Courier-Journal and the Lexington Herald, which have a much larger circulation,

did not send even one reporter from their staff to cover the fight. The absence

of reporters from the (Louisville) Courier-Journal and the Lexington Herald

proves that even the newspapers from the major cities in Kentucky had a very

localized audience. The localization of news often prevented readers from

learning about the world that surrounds them, especially from affairs of other

towns. For example, if the Lexington Herald only wrote reports about the events

effecting the city and a few major events that would effect the entire state, it

would be possible that something occurred in Paducah that might not be reported

in Lexington for several days, even months. The localization in rural areas

such as Paducah and Bowling Green is not surprising, but when urban places like

Louisville and Lexington localize their news many important events in other

areas of the state could not be reported for an extended period of time.

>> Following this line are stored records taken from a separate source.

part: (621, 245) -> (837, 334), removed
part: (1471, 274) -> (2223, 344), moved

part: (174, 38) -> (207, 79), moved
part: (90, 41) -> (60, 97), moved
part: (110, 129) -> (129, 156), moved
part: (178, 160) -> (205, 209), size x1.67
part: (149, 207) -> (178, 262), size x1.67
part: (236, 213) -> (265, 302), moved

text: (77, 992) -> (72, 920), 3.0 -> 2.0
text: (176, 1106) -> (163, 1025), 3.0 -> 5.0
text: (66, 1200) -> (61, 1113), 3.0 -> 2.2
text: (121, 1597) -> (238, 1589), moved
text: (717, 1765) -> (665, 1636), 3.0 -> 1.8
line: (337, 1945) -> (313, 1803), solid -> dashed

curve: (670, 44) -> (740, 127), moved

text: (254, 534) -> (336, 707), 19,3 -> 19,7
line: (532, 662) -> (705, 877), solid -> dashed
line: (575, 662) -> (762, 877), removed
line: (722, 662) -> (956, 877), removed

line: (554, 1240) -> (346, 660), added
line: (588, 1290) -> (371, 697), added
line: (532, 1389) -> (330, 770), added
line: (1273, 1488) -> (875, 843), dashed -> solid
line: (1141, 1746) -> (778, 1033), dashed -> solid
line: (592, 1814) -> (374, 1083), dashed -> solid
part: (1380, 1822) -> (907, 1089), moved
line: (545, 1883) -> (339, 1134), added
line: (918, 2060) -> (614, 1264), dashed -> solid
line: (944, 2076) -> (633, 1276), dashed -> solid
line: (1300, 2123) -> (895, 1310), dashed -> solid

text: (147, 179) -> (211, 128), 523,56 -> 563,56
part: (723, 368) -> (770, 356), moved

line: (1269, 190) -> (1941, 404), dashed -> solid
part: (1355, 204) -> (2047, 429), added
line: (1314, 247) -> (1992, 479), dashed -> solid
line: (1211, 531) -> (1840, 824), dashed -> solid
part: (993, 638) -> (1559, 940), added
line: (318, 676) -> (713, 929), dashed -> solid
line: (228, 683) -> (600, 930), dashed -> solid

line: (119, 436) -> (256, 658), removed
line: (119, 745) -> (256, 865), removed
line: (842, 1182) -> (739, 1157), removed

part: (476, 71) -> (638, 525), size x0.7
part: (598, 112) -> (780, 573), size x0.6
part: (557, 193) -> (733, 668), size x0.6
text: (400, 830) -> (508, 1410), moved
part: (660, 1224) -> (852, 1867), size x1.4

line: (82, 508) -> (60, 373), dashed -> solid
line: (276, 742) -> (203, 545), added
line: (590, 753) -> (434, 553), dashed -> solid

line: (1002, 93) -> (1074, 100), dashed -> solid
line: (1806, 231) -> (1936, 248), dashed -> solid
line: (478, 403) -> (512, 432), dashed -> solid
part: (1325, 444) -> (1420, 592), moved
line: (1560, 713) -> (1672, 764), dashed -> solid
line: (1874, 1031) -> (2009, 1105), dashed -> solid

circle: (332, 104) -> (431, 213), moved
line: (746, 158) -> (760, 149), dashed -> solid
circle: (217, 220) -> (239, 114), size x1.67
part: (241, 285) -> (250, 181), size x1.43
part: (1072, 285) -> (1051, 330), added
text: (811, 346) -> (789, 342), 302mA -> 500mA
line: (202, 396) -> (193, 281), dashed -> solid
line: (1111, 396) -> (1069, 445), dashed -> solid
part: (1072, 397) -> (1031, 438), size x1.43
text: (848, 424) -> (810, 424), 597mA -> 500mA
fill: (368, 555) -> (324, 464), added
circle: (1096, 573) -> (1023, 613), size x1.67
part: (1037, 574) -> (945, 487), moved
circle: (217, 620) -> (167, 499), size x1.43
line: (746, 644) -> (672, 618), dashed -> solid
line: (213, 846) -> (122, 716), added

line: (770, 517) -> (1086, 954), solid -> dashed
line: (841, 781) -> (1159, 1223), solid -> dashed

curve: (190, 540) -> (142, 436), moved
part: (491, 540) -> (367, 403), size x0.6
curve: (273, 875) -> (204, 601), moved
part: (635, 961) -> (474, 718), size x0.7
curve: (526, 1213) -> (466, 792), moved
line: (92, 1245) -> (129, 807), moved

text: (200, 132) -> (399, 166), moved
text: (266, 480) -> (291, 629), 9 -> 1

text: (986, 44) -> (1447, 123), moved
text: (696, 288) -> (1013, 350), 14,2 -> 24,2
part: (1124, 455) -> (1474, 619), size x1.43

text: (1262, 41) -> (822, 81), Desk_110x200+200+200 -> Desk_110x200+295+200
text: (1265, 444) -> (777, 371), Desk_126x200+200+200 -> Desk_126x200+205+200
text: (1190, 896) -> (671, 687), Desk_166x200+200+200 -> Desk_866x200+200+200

The most important effect of Cassius Clay defeating Sonny Liston is the

placement of Kentucky, and specifically Louisville on the map of boxing. For

many years there were numerous boxing gyms in and around Louisville that

produced great amateur fighters. Unfortunately, they were ignored by the

national media until Cassius Clay, who was a product of such gyms, defeated

Sonny Liston for the heavyweight championship. When Clay won the gold medal in

the 178-pounds division in the 1960 Rome Olympics Louisville’s gyms gained some

recognition for producing Clay, however they were not fully recognized until

1964 when Clay beat Liston. Clay’s victory made the gyms in Louisville more

popular as more and more youths flocked to the gyms in the hopes of one day

becoming heavyweight champion of the world. Although none of these kids would

ever win the heavyweight championship, their efforts in the ring made Louisville

one of the centers of amateur boxing.

Overall from my research I learned about the different attitudes of people

in the 1960’s versus the 1990’s. I also realized that Kentucky newspapers

almost always localize their news and hardly publish national or international

news articles that do not come from the Associated Press or some other news

agency. I now understand why Kentucky is so far behind the other states, it is

because Kentuckians are only exposed to news that affects them and nobody else.

Most Kentuckians could not care about what is occurring in Bosnia, nor do the

newspapers report what is occurring there, which isolates Kentucky from the rest

of the world.

(1) Courier-Journal, [Louisville], Feb. 26, 1964, p. 3.

(2) Lexington Herald, Feb. 26, 1964, p. 9.

(3) Paducah Sun-Democrat, Feb. 26, 1964, p. 10-B.

(4) Park City Daily News, [Bowling Green] Feb. 26, 1964, p. 9, 20.